Special characters – some systems assign special meanings to particular non-printable characters. For instance, some text systems use “end of data” control characters, and might terminate the data when they find such a character. Typically NUL (0×00), Ctrl-D (0×03) or Ctrl-Z (0×19) are used for this purpose. Some systems even emit a beep when they encounter the BEL character (0×07)!
Line length – some systems process text on a line by line basis, and they often make assumptions about how long text lines will be (eg 80 characters maximum). If a file is encountered where the lines are too long, it might lead to data loss, program errors, or even a crash.
As we noted earlier, lines are delimited by either CR, LF or CRLF characters. But in a binary file, there is no reason to suppose that these characters will appear regularly, if at all.
Rejection – some systems scan the data for non-text characters, and simply refuse to process binary data.
A Solution – Binary Encoding
We have listed some of the possible problems with processing binary data in a text based system. Of course some systems are more robust than others, but you are likely to encounter one or more of these types of problems in many cases.

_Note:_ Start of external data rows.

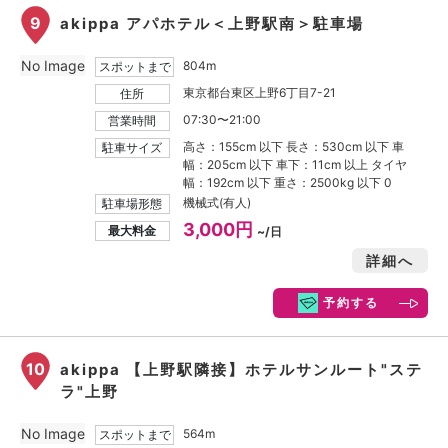
9
akippa アパホテル＜上野駅南＞駐車場
No Image
804m
スポットまで
東京都台東区上野6丁目7-21
住所
07:30〜21:00
営業時間
高さ：155cm 以下 長さ：530cm 以下 車
駐車サイズ
幅：205cm 以下 車下：11cm 以上 タイヤ
幅：192cm 以下 重さ：2500kg 以下 0
機械式(有人)
駐車場形態
3,000円
最大料金
~/日
詳細へ
予約する
10
akippa 【上野駅隣接】ホテルサンルート"ステ
ラ"上野
No Image
564m
スポットまで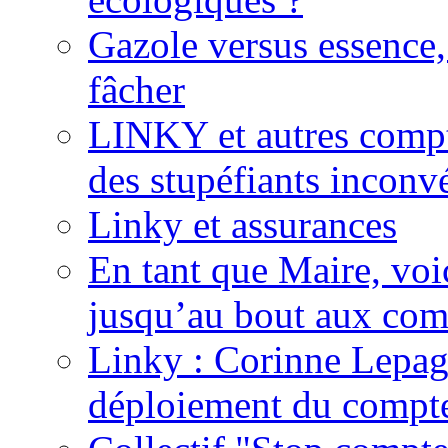
Gazole versus essence,
fâcher
LINKY et autres compte
des stupéfiants inconvé
Linky et assurances
En tant que Maire, voi
jusqu’au bout aux com
Linky : Corinne Lepag
déploiement du compte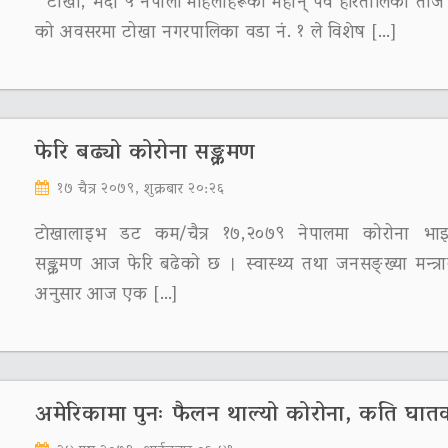
टोखा, भदौ ५ नेपाली महिलाहरूको महान् पर्व हरितालिका ती
को अवसरमा टोखा नगरपालिका वडा नं. १ ले विशेष […]
फेरि बढ्यो कोरोना सङ्क्रमण
१७ चैत्र २०७९, शुक्रबार २०:२६
टाेखालाइभ डट कम/चैत्र १७,२०७९ नेपालमा कोरोना भा
सङ्क्रमण आज फेरि बढेको छ । स्वास्थ्य तथा जनसङ्ख्या मन्त्
अनुसार आज एक […]
अमेरिकामा पुनः फैलन थाल्यो कोरोना, कति घात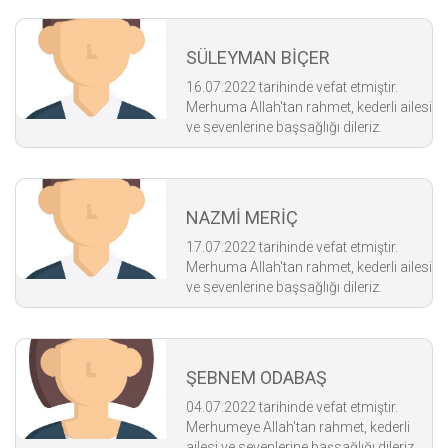
SÜLEYMAN BİÇER
16.07.2022 tarihinde vefat etmiştir.
Merhuma Allah'tan rahmet, kederli ailesi
ve sevenlerine başsağlığı dileriz.
NAZMİ MERİÇ
17.07.2022 tarihinde vefat etmiştir.
Merhuma Allah'tan rahmet, kederli ailesi
ve sevenlerine başsağlığı dileriz.
ŞEBNEM ODABAŞ
04.07.2022 tarihinde vefat etmiştir.
Merhumeye Allah'tan rahmet, kederli
ailesi ve sevenlerine başsağlığı dileriz.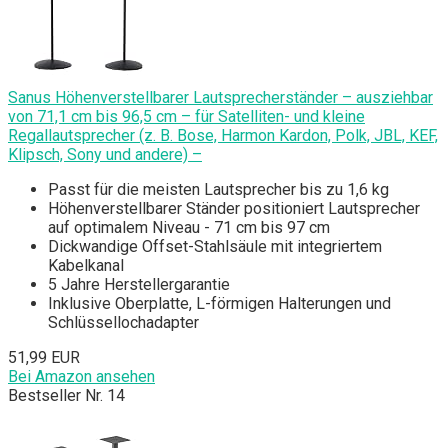
Sanus Höhenverstellbarer Lautsprecherständer – ausziehbar
von 71,1 cm bis 96,5 cm – für Satelliten- und kleine
Regallautsprecher (z. B. Bose, Harmon Kardon, Polk, JBL, KEF,
Klipsch, Sony und andere) –
Passt für die meisten Lautsprecher bis zu 1,6 kg
Höhenverstellbarer Ständer positioniert Lautsprecher
auf optimalem Niveau - 71 cm bis 97 cm
Dickwandige Offset-Stahlsäule mit integriertem
Kabelkanal
5 Jahre Herstellergarantie
Inklusive Oberplatte, L-förmigen Halterungen und
Schlüssellochadapter
51,99 EUR
Bei Amazon ansehen
Bestseller Nr. 14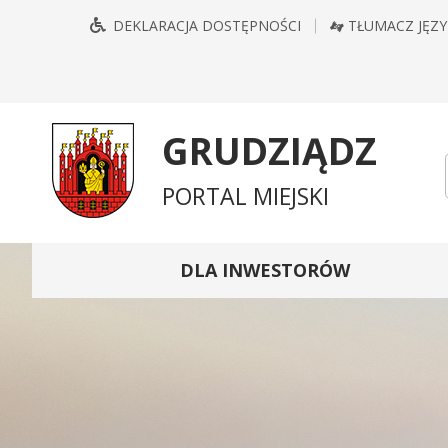
Przejdź
Przejdź
Przejdź
Przejdź
DEKLARACJA DOSTĘPNOŚCI
TŁUMACZ JĘZ
do
do
do
do
głównego
treści
wyszukiwarki
mapy
menu
serwisu
GRUDZIĄDZ
PORTAL MIEJSKI
DLA INWESTORÓW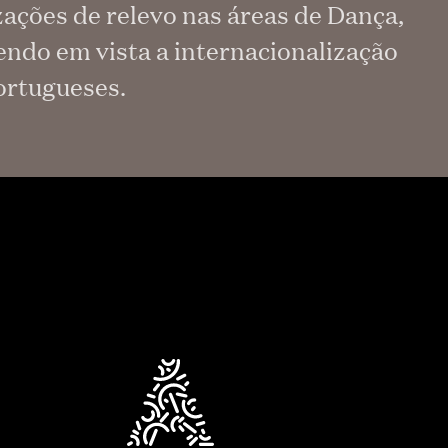
ações de relevo nas áreas de Dança,
endo em vista a internacionalização
portugueses.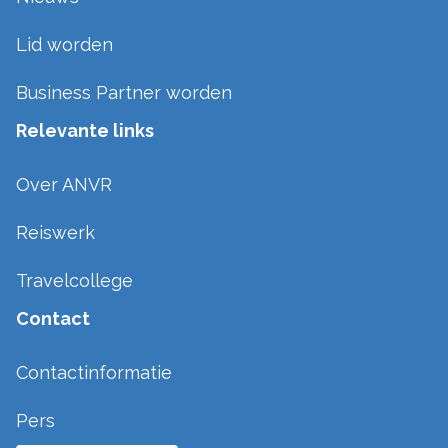
Lid worden
Business Partner worden
Relevante links
Over ANVR
Reiswerk
Travelcollege
Contact
Contactinformatie
Pers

A solution to this problem is to use binary encoding. Before passing our binary data through a text based system, we encode as a (longer) sequence of text characters. When we get the data back out of the system, we must decode it to obtain our original data.
We obviously need to be careful about whitespace characters, because they might not be transferred reliably. On the other hand they are clearly necessary (CR or LF are needed to split the data into manageable line lengths). Most encoding schemes use only printable characters for encoding but allow line breaks to be present (but ignore them when decoding).